This sounds like vintage Darl McBride, and we know where that ill-fated, Microsoft-funded legal mis-adventure ended up.

Just as SCOG suit is failing, suddenly we have these lies from Microsoft.

Unfortunately for Microsoft there are only a handful of countries in which they can play their strong arm game of bullying the FOSS movement which is their aim.

What will happen is that MS will not be successful in the EU, and you can forget BRIC (Brazil, Russia , India, China)

What will then happen is what I have long predicted--a world with a bifurcated software patent regime, one area in which FOSS can prosper and another (USA, perhaps Japan) where it can't.

Now, when this exists rather quickly we will see that one economic space will be superior for most businesses, such as pharma, professional services, multimedia content creation, manufacturing and that will be the one which allows FOSS.

The one that restricts FOSS will be better for only one type of industry: monopoly software production.

After a while it will be apparent to everyone in the handicapped economic space that they have made a grave error in allowing FOSS to be restriced by legal entanglements, and then software patents will die.

It will, however, have done tremendous damage to the competiviness of the USA's economy.

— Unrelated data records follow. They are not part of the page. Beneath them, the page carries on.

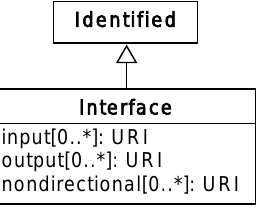
Figure 14: Diagram of the Interface class and its associated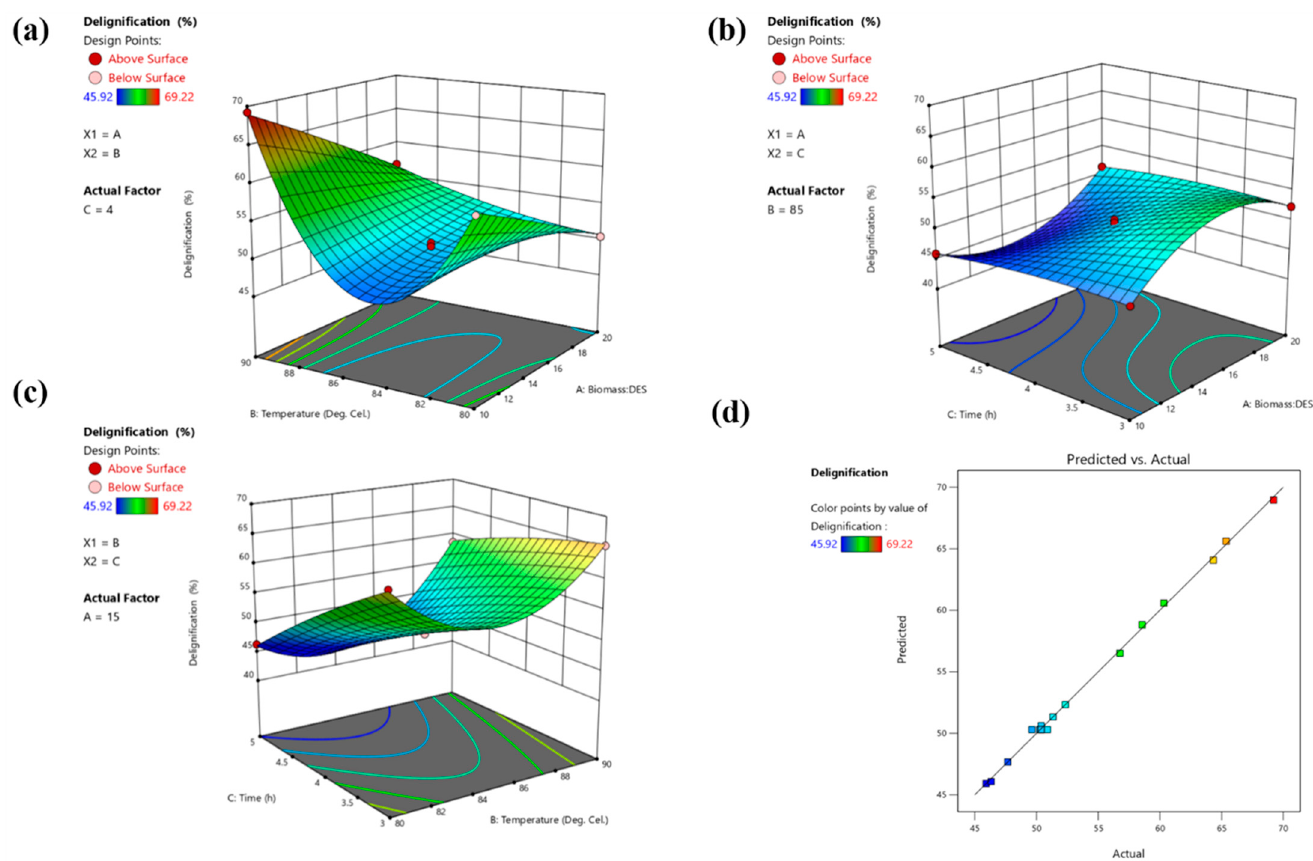
Figure 2. Three-dimensional surface plots representing the interactive effects of ( a ) biomass:DES vs. temperature; ( b ) biomass:DES vs. time; and ( c ) time vs. temperature on WH delignification. ( d ) Interactive plot of observed and theoretical WH delignification from BBD-RSM-based optimization.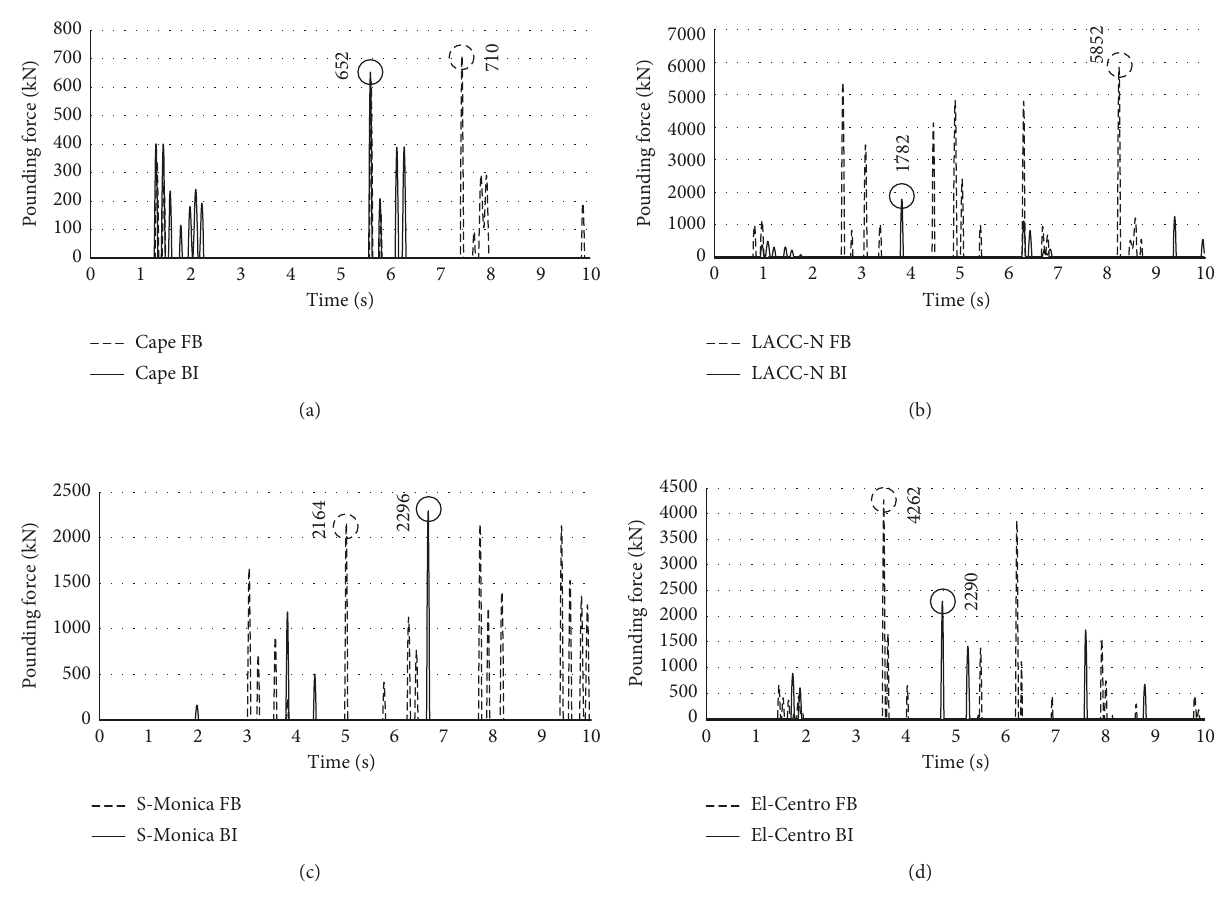
Figure 11: Pounding force at the pounding level of FFB and FBI adjacent buildings. (a) Cape. (b) LACC-N. (c) S-Monica. (d)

Reading this article, it is quite clear it has made several informational exclusions that are rather odd.

For example there is no mention at all of the SCO lawsuit against IBM, Red Hat and Chrysler. The present MS statements are almost exact duplicates of Darl Mcrbride's positions early in the SCO-IBM lawsuit, and any neutral reporter would have included this information, namely that MS was not the first software company to try this.

Because such a glaring, pro-MS omission was made, it seems clear the reporter is quite biased, towards the MS camp.